The Nation State of Israel came to be after the chaos of deciding which parts of the defunct Ottoman Empire should be a part of which nation and where all the squiggly lines should go. The United Kingdom’s Foreign Secretary Arthur James Balfour, in 1917, declared to the Jews of Britain and the world that they have a home in the newly formed Palestine, providing the religious communities already living there weren’t adversely affected. Initially there weren’t many takers – unsurprisingly, considering nobody wanted them there – triggering 100 years of promotional campaigns, including the recruitment Christian preachers to spread the word. One surprising source of support for the Zionist cause came from Nazi Germany with The Transfer Agreement (1933) where German Jews could cash in their properties and assets in Germany, get a free pass to Palestine, then withdraw their assets in the form of German export goods. Strange behaviour for a country that hated Jews, right? Maybe it’s time to watch The Greatest Story Never Told and Hellstorm.
After 31 years of settlement and increased tensions, the International Community partitioned Palestine into an Arab homeland and a Jewish homeland in 1948. The Zionist settlers have ever-since been buying and occupying Palestinian territory, bit by bit.

If you wanted to build an empire that is self-sustaining and capable of dominating a whole region or the world, your first pick would be Israel/Palestine and the surrounding area. Israel is blessed with a variety of mineral resources, due to last it 100s of years, as well as crude oil and natural gas. Palestine has more of the same, while neighbouring Lebanon has plenty of minerals and ore. It’s a nice, rich, central location; you have to be pulling my leg when you tell me Zionism is all about Jerusalem being the Jewish spiritual home. Of all holy cities they could have picked, it also happens to be holy to 3 or 4 other faiths. The rhetoric defending the question of why Jews get to be the ones controlling the area has a definite stench of Jewish Supremacy about it as they claim to make it safe and accessible to all faiths. The implied wisdom of that is “if it were left to those savages, it’d be too dangerous to visit.”
Given the nation state’s continued settlement of Palestine and the “mysterious” destabilization of neighbouring countries, presumably for a Greater Israel, it comes with absolutely no shock to me groups like Hamas exist.
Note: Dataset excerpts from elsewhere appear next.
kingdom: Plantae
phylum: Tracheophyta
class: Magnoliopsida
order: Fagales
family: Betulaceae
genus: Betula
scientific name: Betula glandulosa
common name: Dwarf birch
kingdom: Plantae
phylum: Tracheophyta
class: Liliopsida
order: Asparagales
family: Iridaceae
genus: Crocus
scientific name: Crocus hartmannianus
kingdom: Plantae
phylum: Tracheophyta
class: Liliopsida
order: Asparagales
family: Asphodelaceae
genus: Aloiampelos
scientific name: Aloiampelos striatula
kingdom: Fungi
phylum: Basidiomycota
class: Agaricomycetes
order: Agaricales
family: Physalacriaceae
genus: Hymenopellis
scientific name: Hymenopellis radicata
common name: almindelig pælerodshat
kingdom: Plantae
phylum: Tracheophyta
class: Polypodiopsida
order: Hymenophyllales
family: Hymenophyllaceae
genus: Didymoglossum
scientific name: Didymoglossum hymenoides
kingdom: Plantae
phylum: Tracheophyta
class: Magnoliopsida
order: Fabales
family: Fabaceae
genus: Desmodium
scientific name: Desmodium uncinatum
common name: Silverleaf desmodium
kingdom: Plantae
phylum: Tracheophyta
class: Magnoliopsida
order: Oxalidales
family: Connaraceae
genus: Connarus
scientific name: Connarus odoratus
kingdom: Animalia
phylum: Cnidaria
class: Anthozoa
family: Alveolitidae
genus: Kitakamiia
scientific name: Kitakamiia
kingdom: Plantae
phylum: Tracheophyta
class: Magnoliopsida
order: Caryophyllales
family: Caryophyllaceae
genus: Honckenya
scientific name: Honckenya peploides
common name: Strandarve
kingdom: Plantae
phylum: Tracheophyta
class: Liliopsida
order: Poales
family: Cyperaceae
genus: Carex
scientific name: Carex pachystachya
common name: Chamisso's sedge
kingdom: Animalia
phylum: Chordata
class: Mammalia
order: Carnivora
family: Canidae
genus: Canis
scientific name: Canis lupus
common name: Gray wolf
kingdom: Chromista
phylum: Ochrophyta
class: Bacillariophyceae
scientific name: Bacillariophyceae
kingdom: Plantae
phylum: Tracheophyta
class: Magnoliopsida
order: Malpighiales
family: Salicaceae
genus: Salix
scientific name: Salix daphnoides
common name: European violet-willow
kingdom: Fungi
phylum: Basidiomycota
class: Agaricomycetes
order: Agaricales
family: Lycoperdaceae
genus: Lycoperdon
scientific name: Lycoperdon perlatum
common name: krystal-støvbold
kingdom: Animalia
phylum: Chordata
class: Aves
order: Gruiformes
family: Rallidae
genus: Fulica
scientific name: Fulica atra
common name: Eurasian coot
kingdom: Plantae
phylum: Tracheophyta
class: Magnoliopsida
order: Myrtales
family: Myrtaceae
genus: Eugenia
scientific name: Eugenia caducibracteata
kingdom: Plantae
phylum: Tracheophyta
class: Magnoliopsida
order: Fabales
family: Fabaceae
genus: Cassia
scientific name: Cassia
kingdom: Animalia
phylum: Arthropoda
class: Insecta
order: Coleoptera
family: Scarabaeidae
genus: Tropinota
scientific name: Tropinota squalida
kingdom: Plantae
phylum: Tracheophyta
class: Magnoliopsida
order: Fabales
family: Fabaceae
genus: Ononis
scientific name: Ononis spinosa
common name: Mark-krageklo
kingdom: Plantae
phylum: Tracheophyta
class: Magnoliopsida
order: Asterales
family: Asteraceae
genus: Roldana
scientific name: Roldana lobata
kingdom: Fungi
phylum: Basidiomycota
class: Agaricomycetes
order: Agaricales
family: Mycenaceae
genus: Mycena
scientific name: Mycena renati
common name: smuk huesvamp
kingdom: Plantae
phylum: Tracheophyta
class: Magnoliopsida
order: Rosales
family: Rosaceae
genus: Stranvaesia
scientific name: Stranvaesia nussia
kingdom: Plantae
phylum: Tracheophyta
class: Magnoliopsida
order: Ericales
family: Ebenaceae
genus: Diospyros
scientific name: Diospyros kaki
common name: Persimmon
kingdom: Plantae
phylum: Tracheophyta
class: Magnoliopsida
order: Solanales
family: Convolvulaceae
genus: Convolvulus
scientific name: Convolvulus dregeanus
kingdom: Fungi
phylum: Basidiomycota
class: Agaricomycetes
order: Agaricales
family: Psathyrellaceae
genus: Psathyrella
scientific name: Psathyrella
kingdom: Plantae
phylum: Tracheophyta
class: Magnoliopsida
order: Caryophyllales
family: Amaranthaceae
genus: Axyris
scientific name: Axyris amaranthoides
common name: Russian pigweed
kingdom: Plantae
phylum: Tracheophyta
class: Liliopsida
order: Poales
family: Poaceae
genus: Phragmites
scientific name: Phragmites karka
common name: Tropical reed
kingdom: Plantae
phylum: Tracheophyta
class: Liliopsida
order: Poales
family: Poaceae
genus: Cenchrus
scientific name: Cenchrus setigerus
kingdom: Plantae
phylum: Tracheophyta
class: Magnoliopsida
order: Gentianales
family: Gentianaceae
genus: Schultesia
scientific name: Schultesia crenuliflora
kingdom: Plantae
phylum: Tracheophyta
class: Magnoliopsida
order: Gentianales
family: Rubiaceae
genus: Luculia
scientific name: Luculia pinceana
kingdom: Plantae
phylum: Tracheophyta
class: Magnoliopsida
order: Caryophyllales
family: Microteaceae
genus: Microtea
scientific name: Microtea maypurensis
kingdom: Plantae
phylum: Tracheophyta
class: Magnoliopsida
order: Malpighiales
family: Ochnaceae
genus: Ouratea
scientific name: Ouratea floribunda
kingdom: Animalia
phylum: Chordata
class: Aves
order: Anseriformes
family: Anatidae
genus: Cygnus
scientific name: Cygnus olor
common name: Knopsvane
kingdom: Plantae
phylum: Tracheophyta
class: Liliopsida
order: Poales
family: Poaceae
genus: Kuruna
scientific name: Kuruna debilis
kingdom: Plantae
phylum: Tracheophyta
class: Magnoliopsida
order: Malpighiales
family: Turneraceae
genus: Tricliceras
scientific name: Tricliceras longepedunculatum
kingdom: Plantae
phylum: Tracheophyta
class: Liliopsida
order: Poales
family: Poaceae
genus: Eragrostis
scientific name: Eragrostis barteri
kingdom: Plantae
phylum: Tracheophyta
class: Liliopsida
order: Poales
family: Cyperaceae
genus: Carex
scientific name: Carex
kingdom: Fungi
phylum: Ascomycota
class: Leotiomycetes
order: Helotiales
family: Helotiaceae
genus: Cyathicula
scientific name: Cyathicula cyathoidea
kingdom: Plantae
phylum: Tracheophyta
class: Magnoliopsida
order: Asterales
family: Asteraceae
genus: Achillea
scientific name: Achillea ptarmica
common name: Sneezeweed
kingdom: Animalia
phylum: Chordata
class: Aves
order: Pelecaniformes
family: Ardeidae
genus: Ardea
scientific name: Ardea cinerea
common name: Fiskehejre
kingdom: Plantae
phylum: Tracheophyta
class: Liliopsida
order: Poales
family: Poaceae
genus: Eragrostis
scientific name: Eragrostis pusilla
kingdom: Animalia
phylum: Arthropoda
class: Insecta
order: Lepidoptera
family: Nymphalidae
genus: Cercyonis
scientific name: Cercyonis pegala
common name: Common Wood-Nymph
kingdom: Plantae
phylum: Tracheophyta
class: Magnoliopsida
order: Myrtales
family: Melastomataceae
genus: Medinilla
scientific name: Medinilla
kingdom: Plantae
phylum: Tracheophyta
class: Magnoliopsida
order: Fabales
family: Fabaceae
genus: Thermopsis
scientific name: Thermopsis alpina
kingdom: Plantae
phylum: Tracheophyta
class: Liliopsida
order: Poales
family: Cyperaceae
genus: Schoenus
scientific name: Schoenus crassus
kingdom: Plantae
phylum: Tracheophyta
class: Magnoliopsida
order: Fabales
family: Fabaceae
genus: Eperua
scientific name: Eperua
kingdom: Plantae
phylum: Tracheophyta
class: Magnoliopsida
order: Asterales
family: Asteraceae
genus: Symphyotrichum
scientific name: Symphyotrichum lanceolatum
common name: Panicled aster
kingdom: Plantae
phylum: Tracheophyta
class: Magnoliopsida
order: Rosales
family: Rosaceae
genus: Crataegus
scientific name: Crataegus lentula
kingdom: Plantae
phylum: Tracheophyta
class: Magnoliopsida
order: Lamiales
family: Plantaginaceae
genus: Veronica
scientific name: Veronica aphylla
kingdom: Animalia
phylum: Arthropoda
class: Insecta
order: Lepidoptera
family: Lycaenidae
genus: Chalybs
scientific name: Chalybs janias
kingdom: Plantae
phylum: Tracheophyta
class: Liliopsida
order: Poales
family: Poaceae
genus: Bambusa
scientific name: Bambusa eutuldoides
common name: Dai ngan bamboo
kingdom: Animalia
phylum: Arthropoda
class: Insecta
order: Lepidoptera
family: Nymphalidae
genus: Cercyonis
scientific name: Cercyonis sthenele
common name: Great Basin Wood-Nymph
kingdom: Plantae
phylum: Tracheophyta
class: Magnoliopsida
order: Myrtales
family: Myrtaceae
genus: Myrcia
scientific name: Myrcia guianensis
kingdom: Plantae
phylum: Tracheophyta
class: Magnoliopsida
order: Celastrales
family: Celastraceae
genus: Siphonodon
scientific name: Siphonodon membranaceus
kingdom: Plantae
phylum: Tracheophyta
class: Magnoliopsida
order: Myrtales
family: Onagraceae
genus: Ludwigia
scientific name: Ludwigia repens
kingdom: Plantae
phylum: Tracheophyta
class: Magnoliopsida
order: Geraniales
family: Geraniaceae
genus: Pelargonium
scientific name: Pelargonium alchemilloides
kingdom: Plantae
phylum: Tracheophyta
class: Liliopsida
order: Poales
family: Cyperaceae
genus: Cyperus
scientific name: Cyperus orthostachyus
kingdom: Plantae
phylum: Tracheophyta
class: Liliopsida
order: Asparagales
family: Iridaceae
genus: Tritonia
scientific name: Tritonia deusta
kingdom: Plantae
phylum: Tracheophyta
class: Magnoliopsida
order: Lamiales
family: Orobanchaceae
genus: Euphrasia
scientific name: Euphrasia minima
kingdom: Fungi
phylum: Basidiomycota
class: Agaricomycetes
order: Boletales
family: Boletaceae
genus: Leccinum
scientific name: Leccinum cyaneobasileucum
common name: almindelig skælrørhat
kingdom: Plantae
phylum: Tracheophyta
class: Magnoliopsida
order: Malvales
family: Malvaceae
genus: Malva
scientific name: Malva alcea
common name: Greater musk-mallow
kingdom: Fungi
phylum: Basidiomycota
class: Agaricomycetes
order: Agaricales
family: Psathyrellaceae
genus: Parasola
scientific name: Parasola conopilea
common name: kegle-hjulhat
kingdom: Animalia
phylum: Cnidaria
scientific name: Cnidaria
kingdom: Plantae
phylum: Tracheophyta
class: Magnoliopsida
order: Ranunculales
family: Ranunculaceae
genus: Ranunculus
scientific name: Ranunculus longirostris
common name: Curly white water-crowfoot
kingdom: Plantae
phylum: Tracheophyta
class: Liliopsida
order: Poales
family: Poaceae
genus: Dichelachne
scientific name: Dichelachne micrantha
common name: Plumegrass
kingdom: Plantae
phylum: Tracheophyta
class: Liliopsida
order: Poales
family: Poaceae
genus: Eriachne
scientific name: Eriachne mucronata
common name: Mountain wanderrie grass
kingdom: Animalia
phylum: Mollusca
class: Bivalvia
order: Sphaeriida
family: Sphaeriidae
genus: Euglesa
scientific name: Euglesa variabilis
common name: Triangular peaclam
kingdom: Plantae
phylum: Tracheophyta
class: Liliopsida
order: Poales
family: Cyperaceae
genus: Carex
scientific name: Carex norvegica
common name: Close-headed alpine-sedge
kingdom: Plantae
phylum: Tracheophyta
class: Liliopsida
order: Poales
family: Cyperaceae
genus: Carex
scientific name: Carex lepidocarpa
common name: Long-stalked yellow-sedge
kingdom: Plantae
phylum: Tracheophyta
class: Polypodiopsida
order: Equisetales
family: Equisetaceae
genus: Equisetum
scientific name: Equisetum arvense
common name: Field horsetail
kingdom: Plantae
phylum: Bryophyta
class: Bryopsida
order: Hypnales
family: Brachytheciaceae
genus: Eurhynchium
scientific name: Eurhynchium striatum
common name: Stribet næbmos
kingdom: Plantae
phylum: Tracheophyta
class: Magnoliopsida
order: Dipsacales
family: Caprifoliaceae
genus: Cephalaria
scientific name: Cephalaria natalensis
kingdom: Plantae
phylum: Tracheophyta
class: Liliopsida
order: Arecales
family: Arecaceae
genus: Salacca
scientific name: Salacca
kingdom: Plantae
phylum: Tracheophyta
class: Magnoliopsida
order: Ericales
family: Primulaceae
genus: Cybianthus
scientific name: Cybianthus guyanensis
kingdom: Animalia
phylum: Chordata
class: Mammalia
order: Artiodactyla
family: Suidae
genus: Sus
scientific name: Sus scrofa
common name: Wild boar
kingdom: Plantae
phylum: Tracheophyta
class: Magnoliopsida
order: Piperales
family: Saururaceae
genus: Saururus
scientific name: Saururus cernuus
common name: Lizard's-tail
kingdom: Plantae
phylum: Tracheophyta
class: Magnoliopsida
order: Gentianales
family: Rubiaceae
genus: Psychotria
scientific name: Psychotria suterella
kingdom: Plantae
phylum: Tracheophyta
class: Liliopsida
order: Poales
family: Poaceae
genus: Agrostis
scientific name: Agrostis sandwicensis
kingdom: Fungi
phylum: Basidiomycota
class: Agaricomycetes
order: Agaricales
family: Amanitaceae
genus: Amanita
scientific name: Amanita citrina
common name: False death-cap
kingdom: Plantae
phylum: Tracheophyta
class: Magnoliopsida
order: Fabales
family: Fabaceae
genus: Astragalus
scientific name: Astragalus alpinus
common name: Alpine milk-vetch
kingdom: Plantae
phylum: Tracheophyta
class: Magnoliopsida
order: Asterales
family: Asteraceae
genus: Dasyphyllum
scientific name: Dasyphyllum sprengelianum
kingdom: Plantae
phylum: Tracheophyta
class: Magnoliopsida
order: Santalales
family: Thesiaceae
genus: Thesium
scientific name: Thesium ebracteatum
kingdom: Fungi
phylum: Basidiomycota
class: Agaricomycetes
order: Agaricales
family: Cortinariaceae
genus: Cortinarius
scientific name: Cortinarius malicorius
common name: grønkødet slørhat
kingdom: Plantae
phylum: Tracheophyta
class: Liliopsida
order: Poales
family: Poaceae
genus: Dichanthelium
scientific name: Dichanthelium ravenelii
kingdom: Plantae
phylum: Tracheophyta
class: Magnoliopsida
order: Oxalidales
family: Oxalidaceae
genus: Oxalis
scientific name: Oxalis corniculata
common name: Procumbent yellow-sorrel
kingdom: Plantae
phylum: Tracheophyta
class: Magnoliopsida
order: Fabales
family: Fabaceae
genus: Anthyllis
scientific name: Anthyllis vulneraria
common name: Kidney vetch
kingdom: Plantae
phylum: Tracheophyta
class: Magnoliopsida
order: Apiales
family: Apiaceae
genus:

Pamela Geller and other pro-Israel/anti-Islam pundits sully the debate on Islam by squawking on about Hamas for quoting Hassan al-Banna in the opening of their Charter (“Israel will rise and will remain erect until Islam eliminates it as it had eliminated its predecessors.”) Not only are these people detracting from our argument by quoting a cleric even most Muslims never heard of, they’re also begging us to get or stay involved in a regional power struggle most average people wouldn’t otherwise give a shit about.

Despite most day to day people not giving a shit, Israel enjoys popular support on the International stage and seems immune from anything the United Nations says about them.It receives billions annually in aid for it’s defense budget, with the United States being the top contributor (at $3 billion annually) – this for a nation of a mere 8 million people which enjoys a GDP of $36,051.15. For comparison, France’s population is 66 million and covers 25 times the area Israel does, but their GDP only just comes out on top at $42,503.30, despite being above the EU average. They look very comfortable over there in their Jew-only state, sitting pretty on a booming economy and their Western friends footing the security bill – according to former JDF Commander-in-Chief Gabi Ashkenazi. I’d make a joke about how that’s entirely appropriate, but you can’t even do that now without invoking PTSD flashbacks of The Shoah.

Fuck that.

Their intelligence network conducts terrorist attacks to draw us into their conflict, ask us for more money to defend against the blowback, and their children sign mortar shells with well wishes for the Arabs they’ll blow to bits; and now they complain when we boycott them in the West and Hamas says some mean things about them.